Canadian-based financial analyst Jason Zandberg noted in a Bloomberg interview why the pairing of the two companies is a good bet. “We have a culture of drinking our intoxicants,” he said. “That will be a big product winner. Having a beverage is very social, and it’s what a lot of people are used to.”
Beyond The Beer Buzz Backsliding
The Constellation purchase coincides with reports over the past few years of slipping beer revenues across US states where cannabis has become legal. Dwindling sales have brewers evaluating new trends and scrambling to create products intended to recapture those vanishing dollars. And cannabis is the obvious choice.
Constellation president and CEO Rob Sands echoed that attitude this week in a Wall Street Journal article. “Could it be a threat? Yes, I guess it could be,” he said. “We’re not going to stand around twiddling our thumbs.”
Other beer retailers have identified the trend toward cannabis, too, but none have gone all-in like Constellation. Earlier this year, Lagunitas Brewing Company (recently acquired by beer behemoth Heineken International) dipped its toe into the weed waters with pot-themed beers — including The Waldos’ Special Ale and SuperCritical — both nods to 420 culture. But neither drink contains the psychoactive compounds present in cannabis, only terpenes that convey marijuana’s flavors.
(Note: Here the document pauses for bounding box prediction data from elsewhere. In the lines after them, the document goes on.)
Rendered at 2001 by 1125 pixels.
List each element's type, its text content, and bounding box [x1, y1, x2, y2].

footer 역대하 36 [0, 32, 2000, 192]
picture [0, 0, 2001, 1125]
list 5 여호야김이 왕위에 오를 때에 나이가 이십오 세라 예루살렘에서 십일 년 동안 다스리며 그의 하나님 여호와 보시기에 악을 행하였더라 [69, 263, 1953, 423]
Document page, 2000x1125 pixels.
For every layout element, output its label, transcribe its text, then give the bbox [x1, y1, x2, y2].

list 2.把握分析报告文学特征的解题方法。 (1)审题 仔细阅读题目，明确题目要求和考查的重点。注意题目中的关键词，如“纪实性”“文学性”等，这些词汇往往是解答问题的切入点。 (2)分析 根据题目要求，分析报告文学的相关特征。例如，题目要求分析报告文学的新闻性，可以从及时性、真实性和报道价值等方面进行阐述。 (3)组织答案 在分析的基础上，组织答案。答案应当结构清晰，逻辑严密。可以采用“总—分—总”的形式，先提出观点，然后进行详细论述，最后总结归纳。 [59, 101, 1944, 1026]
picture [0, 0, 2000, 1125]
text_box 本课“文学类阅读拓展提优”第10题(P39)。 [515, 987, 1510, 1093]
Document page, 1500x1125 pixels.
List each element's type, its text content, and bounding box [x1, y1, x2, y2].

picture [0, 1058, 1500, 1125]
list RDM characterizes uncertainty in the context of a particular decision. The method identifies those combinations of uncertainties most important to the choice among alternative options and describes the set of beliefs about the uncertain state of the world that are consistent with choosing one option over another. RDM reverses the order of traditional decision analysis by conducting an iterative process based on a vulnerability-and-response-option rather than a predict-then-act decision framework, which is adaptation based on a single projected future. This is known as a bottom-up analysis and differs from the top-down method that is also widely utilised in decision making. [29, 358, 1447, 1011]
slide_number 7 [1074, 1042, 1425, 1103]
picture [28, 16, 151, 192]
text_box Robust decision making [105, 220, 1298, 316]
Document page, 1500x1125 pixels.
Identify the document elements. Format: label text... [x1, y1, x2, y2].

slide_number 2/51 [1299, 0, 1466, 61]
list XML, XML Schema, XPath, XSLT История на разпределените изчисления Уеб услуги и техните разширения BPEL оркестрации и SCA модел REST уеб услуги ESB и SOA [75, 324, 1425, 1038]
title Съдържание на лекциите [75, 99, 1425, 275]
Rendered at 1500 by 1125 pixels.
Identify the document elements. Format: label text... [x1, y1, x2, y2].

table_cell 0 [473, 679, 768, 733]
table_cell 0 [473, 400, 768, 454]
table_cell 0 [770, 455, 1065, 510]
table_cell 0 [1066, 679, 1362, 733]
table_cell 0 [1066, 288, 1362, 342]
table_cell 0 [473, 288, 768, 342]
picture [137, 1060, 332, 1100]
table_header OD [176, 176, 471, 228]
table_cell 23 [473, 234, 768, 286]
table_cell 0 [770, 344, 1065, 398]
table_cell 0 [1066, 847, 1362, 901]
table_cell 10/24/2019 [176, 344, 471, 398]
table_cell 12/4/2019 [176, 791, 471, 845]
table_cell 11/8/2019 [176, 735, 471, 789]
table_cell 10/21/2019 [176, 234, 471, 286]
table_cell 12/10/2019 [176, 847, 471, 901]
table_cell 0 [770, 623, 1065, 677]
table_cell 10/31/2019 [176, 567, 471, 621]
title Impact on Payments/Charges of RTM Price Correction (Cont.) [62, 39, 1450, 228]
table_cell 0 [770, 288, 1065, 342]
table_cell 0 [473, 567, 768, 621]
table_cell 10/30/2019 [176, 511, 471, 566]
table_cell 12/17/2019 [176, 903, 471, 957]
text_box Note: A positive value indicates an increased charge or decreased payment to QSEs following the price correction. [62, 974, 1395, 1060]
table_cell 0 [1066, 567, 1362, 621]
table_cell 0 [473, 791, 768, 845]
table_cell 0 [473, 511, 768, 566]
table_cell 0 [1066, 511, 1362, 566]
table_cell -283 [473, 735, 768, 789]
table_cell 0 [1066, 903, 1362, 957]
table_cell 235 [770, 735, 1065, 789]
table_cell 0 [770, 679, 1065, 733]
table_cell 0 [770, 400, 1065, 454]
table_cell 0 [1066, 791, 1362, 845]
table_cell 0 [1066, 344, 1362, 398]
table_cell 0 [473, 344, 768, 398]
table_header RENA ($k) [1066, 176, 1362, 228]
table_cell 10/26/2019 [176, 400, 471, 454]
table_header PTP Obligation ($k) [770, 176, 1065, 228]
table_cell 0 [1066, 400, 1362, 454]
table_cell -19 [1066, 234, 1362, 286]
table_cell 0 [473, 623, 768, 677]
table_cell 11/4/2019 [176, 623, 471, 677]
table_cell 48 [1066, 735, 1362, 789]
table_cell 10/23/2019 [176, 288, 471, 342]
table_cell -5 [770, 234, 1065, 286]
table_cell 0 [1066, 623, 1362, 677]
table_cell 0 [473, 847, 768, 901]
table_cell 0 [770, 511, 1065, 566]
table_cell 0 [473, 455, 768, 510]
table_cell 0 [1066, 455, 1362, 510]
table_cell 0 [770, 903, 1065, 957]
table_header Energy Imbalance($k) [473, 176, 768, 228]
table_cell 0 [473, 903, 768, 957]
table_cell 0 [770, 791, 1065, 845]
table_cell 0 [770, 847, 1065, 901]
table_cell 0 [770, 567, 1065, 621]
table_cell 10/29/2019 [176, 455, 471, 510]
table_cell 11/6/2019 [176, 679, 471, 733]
Constellation’s weed-infused drink concept (sans alcohol) signals the first publicly traded Fortune-500 liquor company ready to take the dank dive into full-blown cannabis sales.
“Our company’s success is the result of our focus on identifying early stage consumer trends,” said Sands in an official statement, “and this is another step in that direction.”
Why Is Constellation Brands The First Booze Company To Move Into Cannabis?
The core reason no other publicly traded alcohol company in the US has dared to make the push into cannabis sales has largely to do with marijuana’s federal prohibition status as a Schedule I drug, and its gray-market condition whereby the substance is legal to some extent in 29 US states and the District of Columbia, but federally illegal nationwide. Constellation made clear in a statement this week that it has no plans “to sell any cannabis products in the U.S. or any other market unless or until it is legally permissible to do so at all government levels.”
But right across the border in Canada is a market primed for the emergence of new pot products, as that nation inches steadily toward legalized recreational usage by mid-2018, and edible and drinkable products set to be legalized in 2019.
It’s a match made in high heaven — the world’s largest producer of legal cannabis teaming up with the distribution and logistical might of the juggernaut behind Corona, Ballast Point and Modelo beers.
Canopy Growth Corp CEO Bruce Linton shared with the WSJ that Constellation’s know-how when it comes to alcohol distribution and packaging will be advantageous to Canopy as it expands its reach into the growing cannabis industry. Linton also said that he believes the arrangement could signal to institutional investors “that a cannabis company that fully complies within legal jurisdictions would be the right place to invest.”
Financial analyst Zandberg puts a finer point on it: “There’s a threat on the horizon. If they don’t get into the game, they’re going to be left behind.”